The first planting of brussels sprouts have, what are they called? sprouts? but they don't look like I expected. They are just loose rosettes or small clumps of leaves too disorganized to be called a rosette at all. Is this because of the variety? or what the first ones usually look like? or is the weather being too hot for them? Did I not pay close enough attention to them soon enough (but the ones higher on the stem don't look like that is the case)? Something else?
 
:old Why is it that in my old age I only now become aware of how much good food is wasted when we should be eating all parts of some plants? Maybe it's just my basic lack of food and nutrition background. When I was growing up, boys had shop class and girls had home economics. Never the two should mix when I went to school. But here I am, at 63 years old, and hearing for the first time in my life that you can eat carrot greens. Thank you for the info, but it really makes me feel that I had a poor food education growing up. :tongue

:caf BTW, last year I watched a documentary on the way the French people teach their children about eating and nutrition. Their lunch hour is actually an hour long and they are taught about food like a regular class. They had a head school Chef (male, in the movie) who planned out all the meals and had assistants (male and female) who helped. Compare that to my school experience where we packed down as much food as we could in 10 minutes and then went to the gym to play. Our cooks were local mothers from the community. You never, ever, saw a male in the school kitchen. I hope that has changed. :fl
I also wonder why the produce section in the grocery store cuts off good parts of the plants they sell - possibly because of people who buy things to strictly follow recipes.
If they sold carrots with the tops, somebody trying to follow a recipe calling for
"2 cups of grated carrots" might include the tops in those two cups and end up with not such a good carrot cake. Which reinforces your premise that the USA is severely lacking in food and nutrition education!

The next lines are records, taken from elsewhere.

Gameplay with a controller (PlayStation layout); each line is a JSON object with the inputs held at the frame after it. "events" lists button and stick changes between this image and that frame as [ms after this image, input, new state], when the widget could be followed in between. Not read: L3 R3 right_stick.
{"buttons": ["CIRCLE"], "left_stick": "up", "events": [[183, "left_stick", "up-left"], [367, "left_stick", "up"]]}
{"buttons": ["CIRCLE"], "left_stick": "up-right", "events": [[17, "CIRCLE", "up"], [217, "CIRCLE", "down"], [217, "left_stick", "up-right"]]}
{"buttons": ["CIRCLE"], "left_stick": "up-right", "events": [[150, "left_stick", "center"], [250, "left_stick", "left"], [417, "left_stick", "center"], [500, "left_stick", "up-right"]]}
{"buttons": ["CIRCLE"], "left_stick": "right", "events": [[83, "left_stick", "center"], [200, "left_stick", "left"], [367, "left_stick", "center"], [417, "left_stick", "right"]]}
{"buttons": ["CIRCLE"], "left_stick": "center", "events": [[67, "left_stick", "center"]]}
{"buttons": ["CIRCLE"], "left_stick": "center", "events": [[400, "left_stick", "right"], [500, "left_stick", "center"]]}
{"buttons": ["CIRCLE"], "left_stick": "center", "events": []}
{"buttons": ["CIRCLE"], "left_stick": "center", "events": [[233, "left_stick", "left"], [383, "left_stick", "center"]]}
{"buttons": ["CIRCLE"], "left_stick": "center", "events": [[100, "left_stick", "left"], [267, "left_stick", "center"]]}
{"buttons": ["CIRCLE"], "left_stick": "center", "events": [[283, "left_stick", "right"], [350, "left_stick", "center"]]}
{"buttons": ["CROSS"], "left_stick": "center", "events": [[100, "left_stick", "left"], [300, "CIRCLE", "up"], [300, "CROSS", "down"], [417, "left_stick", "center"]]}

I'm 62, and I was forced to take "home economics" in middle school along with all the girls, and all the boys had to take woodworking. The class was pretty basic, I think the most complicated thing we cooked was grilled cheese-and-tomato sandwiches, and there were no "economics" involved, which might have been useful if they'd taught us "you can save money on greens if you cut off the carrot tops, cook them separately and serve them as a green vegetable."

The boys' woodworking class was just as basic, pretty much how to measure and cut. In our class was a group of boys who were seriously into drawing, designing and creating intricate model boats and ships, and they were way more advanced at woodworking than what the class taught. They wanted to learn sewing so they could make cool patterns on their sails and make them look realistic.

A group of us went to the Principal to petition for the option to choose between woodworking and home economics, or both, we were told unequivocally "NO" and it turned into a big drama, with parents involved.

I really believe the reason why they kept us separated us like this, was in between sewing and grilled cheese sandwiches, were the main lessons they wanted us to learn - about periods, tampons, hygiene, being "ladylike," "keep a magazine in your lap while holding hands with a boy" basically keep your physicality hidden and don't be yourself around the male gender.
The boys learned (the bits they told me, there was more about puberty issues they were embarrassed to talk about) basically, "Be a man! and don't cry if the saw cuts off your finger!

I would love to see the documentary you watched about nutrition education in France! I was lucky enough to live in France for a few years in high school (military family) and the way they eat, and raise their children to eat, is so healthy. They expect the children to eat at the table with them, and the first course is vegetables, when the children are hungry, so they develop a taste for them. They spend time at the dinner table, teach their children to treat it as a social occasion and hold a conversation, introduce new foods here and there.
I never met a French child older than 8 or 10 who was a picky eater, like way too many American children are.